====== Excerpted passage
The world of gaming is ever changing, rapidly progressing and conjuring new and fascinating concepts to the thrill of gamers worldwide. It is no longer simply single dimensional characters attempting to save a princess from a monster. Now, the worlds in which gaming immerses are just as diverse, equal and inspiring as our own. Coming up with someone new in the world of gaming can be a challenge, as at times when you look at the endless options, you cant help but wonder if everything has been attempted at least once.
Enter the new action graphic novel story of Shuyan, and you will have found the original and diverse concept you have been seeking.
Available on Steam, Shuyan Saga is an immersive Kung Fu story set in an ancient Chinese world. But while that may have been a theme previously seen, what hasn’t is the act that this is not simply a game. It is an action graphic novel where readers can follow along in the story, but take over control of the combat scenes with 3D graphic and dialogue choice gameplay. Unlike any other, the worlds of gaming and comics have collided with stunning artistry of 1400 hand drawn illustrations from Asian comic master Daxiong (DC, Dark Horse). The story is an original, filled with ancient Chinese lore, and featuring over 300 combat animations referenced from Master Shifu Longfei Yang.
If that isn’t enough to catch your interest, the heroine will. No longer is the primary character designated as a male lead, something normally dominated in gaming and other genres for years. Shuyan Saga brings a carefree and privileged princess, Shuyan, away from her constricted and pampered life to master her discipline of Kung Fu and stop the evil Guer horde from destroying the five kingdoms.
Now, Shuyan may not be the first strong female lead in gaming, but we are willing to bet she is captivating enough to bring in a whole new audience of users. The merger of gaming and graphic novels, the diverse character and gender rule breaking lead all culminate to offer something never seen before.
The game was released August 8th, at $19.99, and so far fans are going crazy for the saga!
Shuyan is voiced by fandom favorite Kristin Kreuk, known for her roles in Smallville and Beauty and the Beast. Moving from acting to voice roles is a challenge to any artist, but Kreuk’s versatility and skill allowed her to breathe life into the character, and bring the world to life.
During the 2017 Fanexpo Convention in Toronto, Fangirlish was fortunate enough to sit down with Kristin to discuss her work, the saga, and what fans can expect! The actress is nothing short of remarkable, her warmth and welcoming nature putting all those in her presence at ease within moments. It is as though you are speaking with a long time girlfriend, and her genuine love for her craft is obvious in her passion and dedication to each role.
Here is what she had to say about Shuyan, discipline and her future goals!
Q: The tagline for [Shuyan Saga] is ‘gaming and comics had a baby and it stars Kristin Kreuk’. What does that mean?
KK: I’m not a big gamer myself, so I don’t know what the landscape is. This game is really beautiful in that you follow a narrative, with gorgeous graphics. And then there is a score that is stunning also. So you follow this graphic novel element but there is also combat, because it is a Kung Fu story and it is about defending your kingdom, you end up in these combat situations which you can level easy, medium hard, and then you can fight within that context. It’s the marrying of those two things where you have a bit of a choose your own adventure story, along with fighting.
============
* [Exercise objective] Please write out the Shuyan Saga article above word for word, from "The world of gaming is" to "at least once.".
====== Extracted information
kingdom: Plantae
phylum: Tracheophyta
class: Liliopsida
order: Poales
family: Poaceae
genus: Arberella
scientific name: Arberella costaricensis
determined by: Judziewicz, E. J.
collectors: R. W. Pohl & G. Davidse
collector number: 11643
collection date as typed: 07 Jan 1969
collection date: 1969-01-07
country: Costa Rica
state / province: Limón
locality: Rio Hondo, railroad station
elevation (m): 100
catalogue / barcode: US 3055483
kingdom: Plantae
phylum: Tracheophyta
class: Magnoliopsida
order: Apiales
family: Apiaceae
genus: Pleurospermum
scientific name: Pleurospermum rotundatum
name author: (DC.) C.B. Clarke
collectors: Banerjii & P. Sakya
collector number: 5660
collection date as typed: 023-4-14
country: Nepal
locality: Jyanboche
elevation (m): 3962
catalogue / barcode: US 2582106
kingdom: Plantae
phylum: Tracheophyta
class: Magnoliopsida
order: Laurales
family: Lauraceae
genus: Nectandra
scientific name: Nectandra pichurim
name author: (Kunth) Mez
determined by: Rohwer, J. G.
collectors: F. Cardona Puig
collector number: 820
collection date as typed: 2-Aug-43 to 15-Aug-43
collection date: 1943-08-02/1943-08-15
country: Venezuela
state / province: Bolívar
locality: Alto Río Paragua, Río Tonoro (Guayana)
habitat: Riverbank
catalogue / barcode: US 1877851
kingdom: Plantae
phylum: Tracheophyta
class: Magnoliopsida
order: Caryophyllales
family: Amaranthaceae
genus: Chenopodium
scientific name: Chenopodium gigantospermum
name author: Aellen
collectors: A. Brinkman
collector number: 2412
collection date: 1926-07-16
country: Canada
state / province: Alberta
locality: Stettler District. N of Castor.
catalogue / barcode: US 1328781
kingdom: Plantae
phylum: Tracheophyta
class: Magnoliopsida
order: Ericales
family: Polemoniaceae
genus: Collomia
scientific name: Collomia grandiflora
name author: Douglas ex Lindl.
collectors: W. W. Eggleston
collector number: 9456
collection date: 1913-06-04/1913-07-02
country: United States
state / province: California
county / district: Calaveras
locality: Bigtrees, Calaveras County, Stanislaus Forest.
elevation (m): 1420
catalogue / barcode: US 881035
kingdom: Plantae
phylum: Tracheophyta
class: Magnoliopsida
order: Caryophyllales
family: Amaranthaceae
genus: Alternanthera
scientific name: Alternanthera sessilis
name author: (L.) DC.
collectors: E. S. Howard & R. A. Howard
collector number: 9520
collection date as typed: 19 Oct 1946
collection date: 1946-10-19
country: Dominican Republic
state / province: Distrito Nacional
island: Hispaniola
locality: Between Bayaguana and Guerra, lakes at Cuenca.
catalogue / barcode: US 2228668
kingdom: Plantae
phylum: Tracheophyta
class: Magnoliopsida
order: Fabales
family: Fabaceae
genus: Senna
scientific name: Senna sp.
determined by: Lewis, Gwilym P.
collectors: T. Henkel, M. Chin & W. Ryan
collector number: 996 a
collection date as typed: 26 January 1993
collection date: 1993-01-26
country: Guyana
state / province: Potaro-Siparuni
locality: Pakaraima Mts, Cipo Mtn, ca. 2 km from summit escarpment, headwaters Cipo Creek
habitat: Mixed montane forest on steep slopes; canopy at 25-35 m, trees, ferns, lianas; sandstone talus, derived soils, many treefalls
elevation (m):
============
* [Task solution]
The world of gaming is ever changing, rapidly progressing and conjuring new and fascinating concepts to the thrill of gamers worldwide. It is no longer simply single dimensional characters attempting to save a princess from a monster. Now, the worlds in which gaming immerses are just as diverse, equal and inspiring as our own. Coming up with someone new in the world of gaming can be a challenge, as at times when you look at the endless options, you cant help but wonder if everything has been attempted at least once.